▶ THE TASK:
Please transcribe the listing below word for word, everything from the line containing "What is the maximum value shown in the chart?" down to the line containing "How many data points does each series have?", both included.
——————
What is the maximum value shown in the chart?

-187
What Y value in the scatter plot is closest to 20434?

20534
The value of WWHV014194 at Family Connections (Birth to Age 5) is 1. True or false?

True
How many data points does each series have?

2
——————
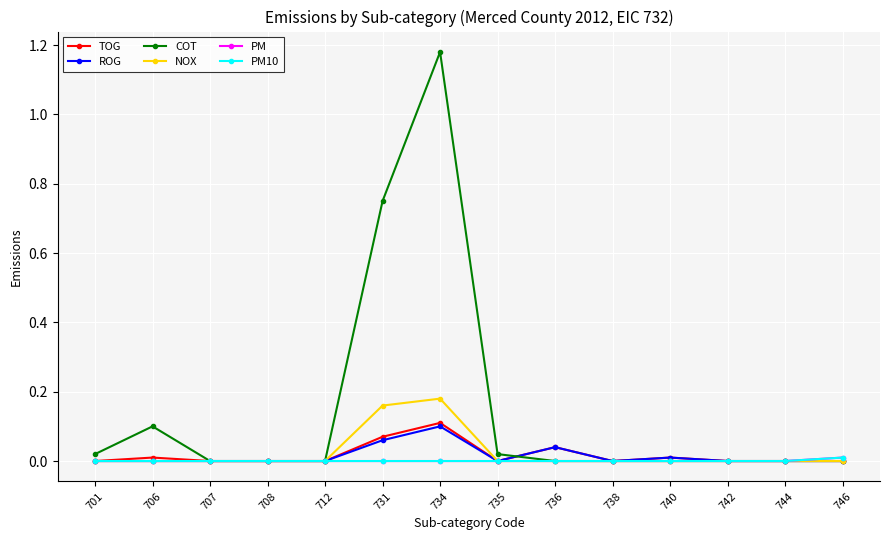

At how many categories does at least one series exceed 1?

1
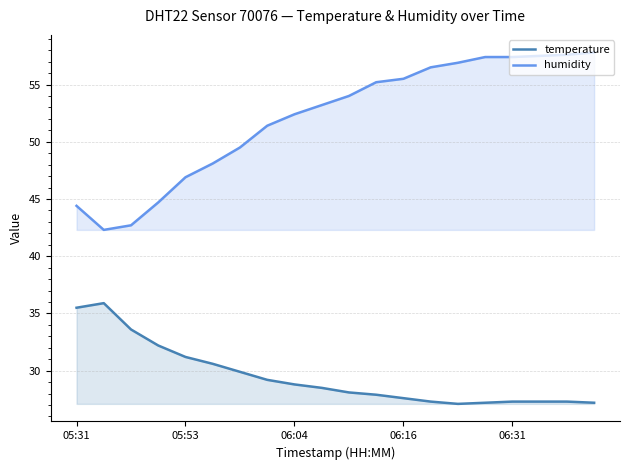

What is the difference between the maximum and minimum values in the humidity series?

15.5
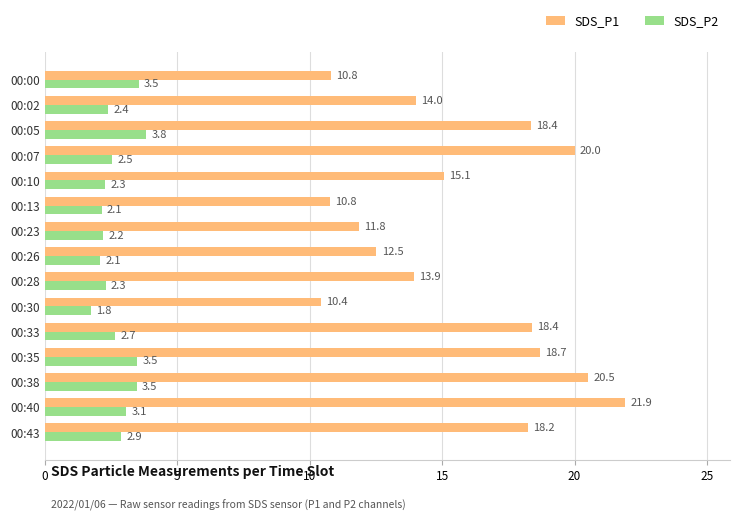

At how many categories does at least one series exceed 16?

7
——————
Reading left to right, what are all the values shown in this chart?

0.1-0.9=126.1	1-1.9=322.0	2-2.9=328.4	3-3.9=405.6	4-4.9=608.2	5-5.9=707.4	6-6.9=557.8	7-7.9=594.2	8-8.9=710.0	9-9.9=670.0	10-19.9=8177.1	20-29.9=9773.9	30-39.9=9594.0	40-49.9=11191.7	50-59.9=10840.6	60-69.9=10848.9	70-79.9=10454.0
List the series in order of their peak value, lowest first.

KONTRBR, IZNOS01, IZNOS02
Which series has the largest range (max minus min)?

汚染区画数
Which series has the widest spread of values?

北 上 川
——————
▶ TASK ANSWER:
What is the maximum value shown in the chart?

-187
What Y value in the scatter plot is closest to 20434?

20534
The value of WWHV014194 at Family Connections (Birth to Age 5) is 1. True or false?

True
How many data points does each series have?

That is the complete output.